Stored data:
- Opening Delimiter -
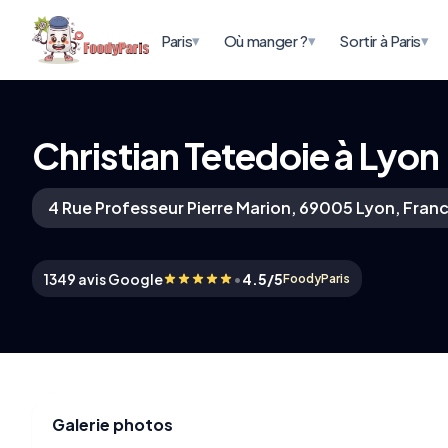
▾
▾
▾
Paris
Où manger ?
Sortir à Paris
Christian Tetedoie à Lyon
4 Rue Professeur Pierre Marion, 69005 Lyon, Fran
•
1349 avis Google
4.5/5
FoodyParis
Galerie photos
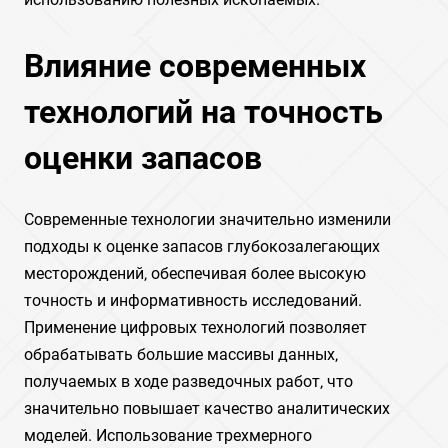
Влияние современных
технологий на точность
оценки запасов
Современные технологии значительно изменили
подходы к оценке запасов глубокозалегающих
месторождений‚ обеспечивая более высокую
точность и информативность исследований.
Применение цифровых технологий позволяет
обрабатывать большие массивы данных‚
получаемых в ходе разведочных работ‚ что
значительно повышает качество аналитических
моделей. Использование трехмерного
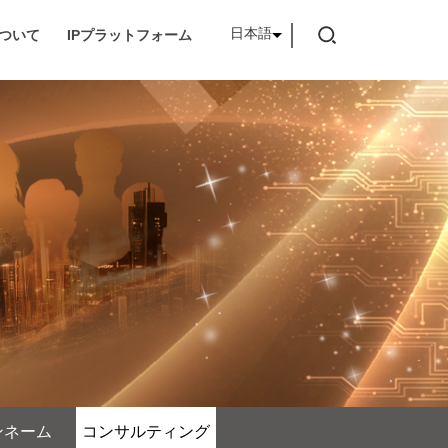
日本語
ついて
IPプラットフォーム
ンネーム
コンサルティング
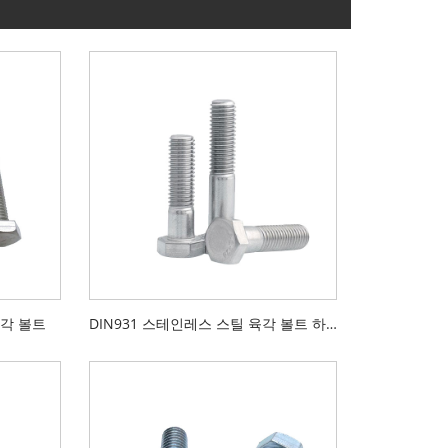
육각 볼트
DIN931 스테인레스 스틸 육각 볼트 하프 스레드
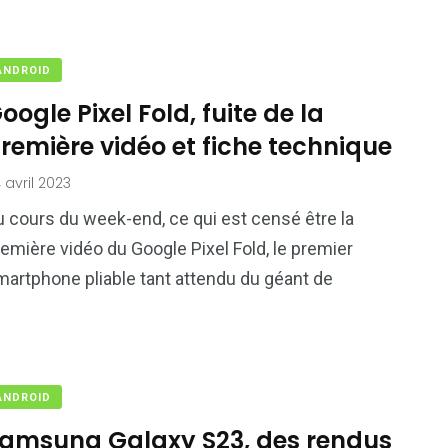
ANDROID
oogle Pixel Fold, fuite de la
remière vidéo et fiche technique
 avril 2023
u cours du week-end, ce qui est censé être la
emière vidéo du Google Pixel Fold, le premier
martphone pliable tant attendu du géant de
ANDROID
amsung Galaxy S23, des rendus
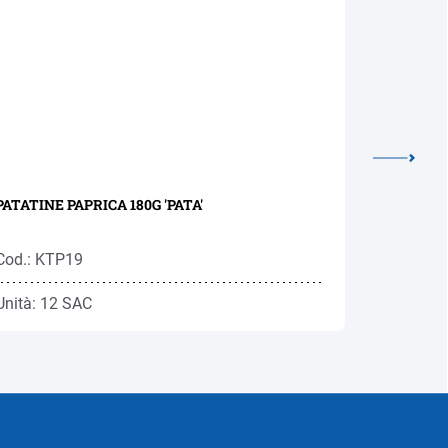
PATATINE PAPRICA 180G 'PATA'
CRACKERS
48PZ
Cod.: KTP19
Cod.: GB
Unità: 12 SAC
Unità: 1 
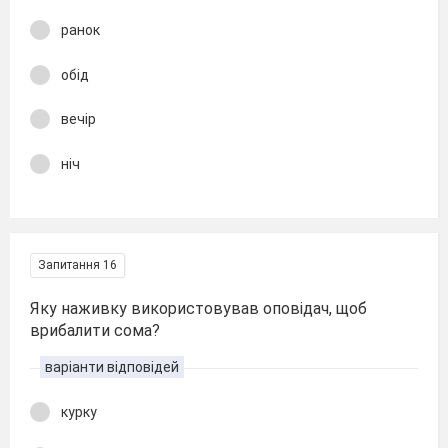
ранок
обід
вечір
ніч
Запитання 16
Яку наживку використовував оповідач, щоб
врибалити сома?
варіанти відповідей
курку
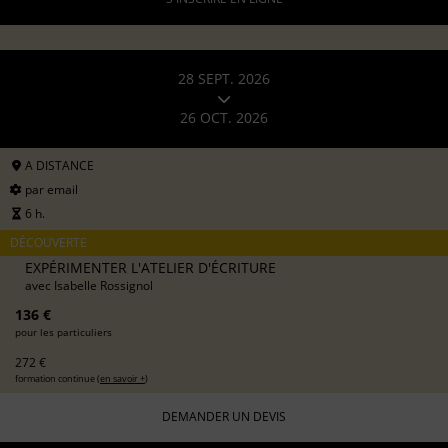
28 SEPT. 2026
26 OCT. 2026
A DISTANCE
par email
6 h.
DÉCOUVERTE
EXPÉRIMENTER L'ATELIER D'ÉCRITURE
avec
Isabelle Rossignol
136 €
pour les particuliers
272 €
formation continue (
en savoir +
)
DEMANDER UN DEVIS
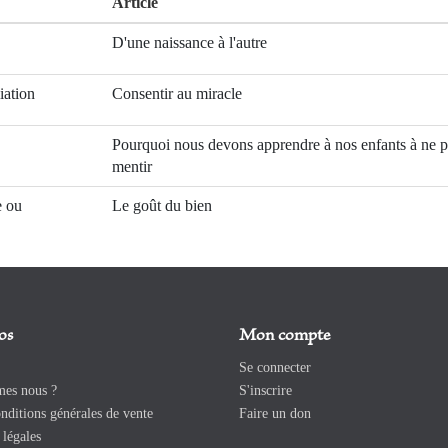
Article
D'une naissance à l'autre
iation
Consentir au miracle
Pourquoi nous devons apprendre à nos enfants à ne p
mentir
e ou
Le goût du bien
os
Mon compte
Se connecter
es nous ?
S'inscrire
ditions générales de vente
Faire un don
légales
- Closing Delimiter -
Task to carry out — Copy every line of the data above word for word, leaving out the pictures.

Response to this exercise —
▾
▾
▾
Paris
Où manger ?
Sortir à Paris
Christian Tetedoie à Lyon
4 Rue Professeur Pierre Marion, 69005 Lyon, Fran
•
1349 avis Google
4.5/5
FoodyParis
Galerie photos
Влияние современных
технологий на точность
оценки запасов
Современные технологии значительно изменили
подходы к оценке запасов глубокозалегающих
месторождений‚ обеспечивая более высокую
точность и информативность исследований.
Применение цифровых технологий позволяет
обрабатывать большие массивы данных‚
получаемых в ходе разведочных работ‚ что
значительно повышает качество аналитических
моделей. Использование трехмерного
日本語
ついて
IPプラットフォーム
ンネーム
コンサルティング
육각 볼트
DIN931 스테인레스 스틸 육각 볼트 하프 스레드
ANDROID
oogle Pixel Fold, fuite de la
remière vidéo et fiche technique
 avril 2023
u cours du week-end, ce qui est censé être la
emière vidéo du Google Pixel Fold, le premier
martphone pliable tant attendu du géant de
ANDROID
amsung Galaxy S23, des rendus
PATATINE PAPRICA 180G 'PATA'
CRACKERS
48PZ
Cod.: KTP19
Cod.: GB
Unità: 12 SAC
Unità: 1 
ранок
обід
вечір
ніч
Запитання 16
Яку наживку використовував оповідач, щоб
врибалити сома?
варіанти відповідей
курку
28 SEPT. 2026
26 OCT. 2026
A DISTANCE
par email
6 h.
DÉCOUVERTE
EXPÉRIMENTER L'ATELIER D'ÉCRITURE
avec
Isabelle Rossignol
136 €
pour les particuliers
272 €
formation continue (
en savoir +
)
DEMANDER UN DEVIS
Article
D'une naissance à l'autre
iation
Consentir au miracle
Pourquoi nous devons apprendre à nos enfants à ne p
mentir
e ou
Le goût du bien
os
Mon compte
Se connecter
es nous ?
S'inscrire
ditions générales de vente
Faire un don
légales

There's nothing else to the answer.